§ PROMPT A
According to the passage on the Rohingya, how many Rohingya did Médecins Sans Frontières report were murdered in the month after the Aug 25 "clearance operations"?
§ PROMPT B
List every way of killing that the passage on the Rohingya says was used on the dead.
§ PROMPT C
From the passage on the Rohingya, quote everything from "There is a new" down to "are at risk.".

§ TEXT SEGMENT
Alarming new evidence illuminates the horror from which the Rohingya have fled. Médecins Sans Frontières reported on Dec 14 that at least 6700 Rohingya were murdered in the month following the Aug 25 “clearance operations” by Myanmar’s security forces. The majority of the dead were shot, others were burned or beaten to death, and some were killed after sexual violation. An estimated 730 young children were murdered during that month alone. This adds to testimony of organised, coordinated, and systematic burning, killing, and mass rape; activity suggesting ethnic cleansing that the Office of the UN High Commissioner for Human Rights has called “acts of appalling barbarity committed against the Rohingya”.

There is a new agreement to repatriate the Rohingya to Myanmar, but why expect these people to return to a land of persecution and violence? There is no assurance that the Rohingya would be given safety, dignity, and freedom. In fact, there is now indisputable evidence that the Rohingya’s lives and mere existence are at risk.

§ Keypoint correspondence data
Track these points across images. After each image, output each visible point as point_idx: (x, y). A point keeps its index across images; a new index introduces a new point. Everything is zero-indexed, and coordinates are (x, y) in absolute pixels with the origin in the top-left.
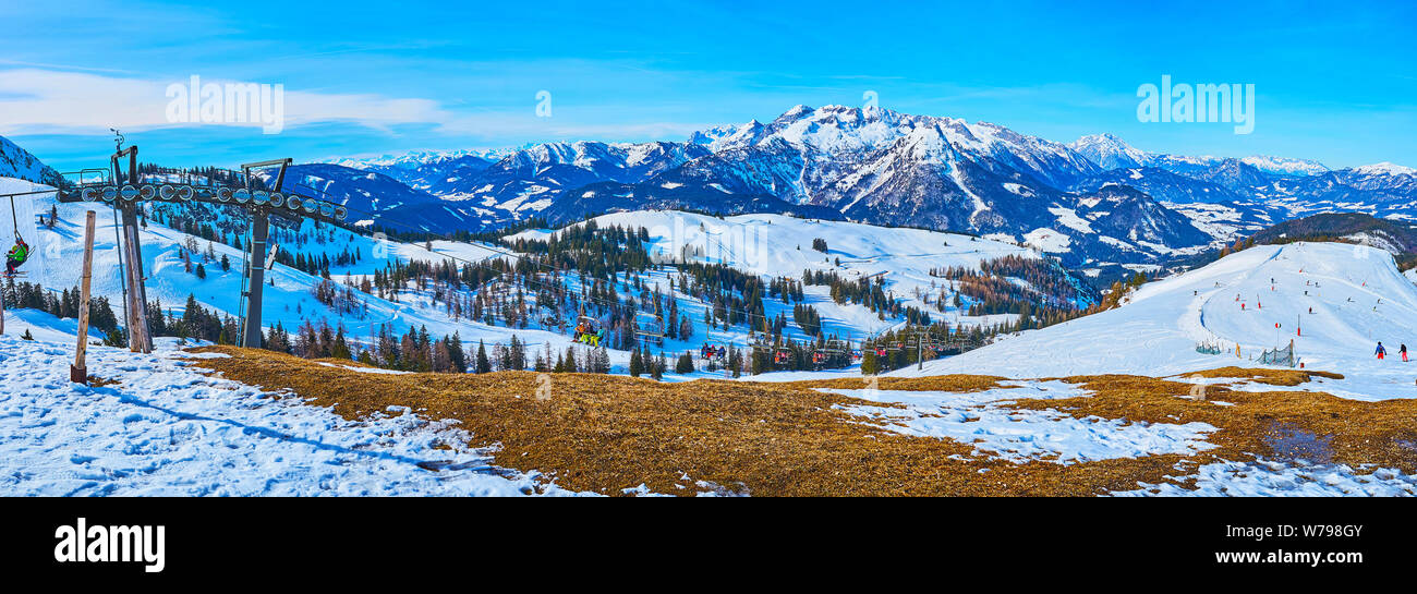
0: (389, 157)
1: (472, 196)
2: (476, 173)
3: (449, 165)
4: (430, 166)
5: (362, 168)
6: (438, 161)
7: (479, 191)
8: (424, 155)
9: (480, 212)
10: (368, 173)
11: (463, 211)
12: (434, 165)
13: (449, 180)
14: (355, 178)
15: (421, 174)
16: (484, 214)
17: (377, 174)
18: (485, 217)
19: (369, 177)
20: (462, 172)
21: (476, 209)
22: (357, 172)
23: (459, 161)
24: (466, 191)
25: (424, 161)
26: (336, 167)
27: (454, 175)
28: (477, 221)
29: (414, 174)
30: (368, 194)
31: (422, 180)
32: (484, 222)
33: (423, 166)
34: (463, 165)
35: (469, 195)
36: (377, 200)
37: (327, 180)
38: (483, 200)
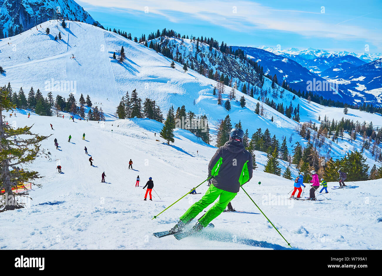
0: (296, 50)
1: (349, 82)
2: (353, 68)
3: (335, 60)
4: (322, 59)
5: (278, 54)
6: (328, 56)
7: (355, 80)
8: (319, 51)
9: (354, 94)
10: (283, 58)
11: (342, 91)
12: (325, 58)
13: (335, 70)
14: (275, 60)
15: (316, 64)
16: (356, 95)
17: (289, 60)
18: (357, 97)
19: (284, 60)
20: (344, 66)
21: (351, 91)
22: (277, 57)
23: (343, 58)
24: (346, 78)
25: (319, 55)
26: (263, 51)
27: (338, 67)
28: (352, 99)
29: (311, 62)
30: (281, 71)
31: (316, 67)
32: (356, 100)
33: (318, 58)
34: (345, 61)
35: (347, 81)
36: (286, 76)
37: (257, 59)
38: (357, 86)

§ ANSWER SPACE A
At least 6700.

§ ANSWER SPACE B
Shot, burned to death, beaten to death, and killed after sexual violation.

§ ANSWER SPACE C
There is a new agreement to repatriate the Rohingya to Myanmar, but why expect these people to return to a land of persecution and violence? There is no assurance that the Rohingya would be given safety, dignity, and freedom. In fact, there is now indisputable evidence that the Rohingya’s lives and mere existence are at risk.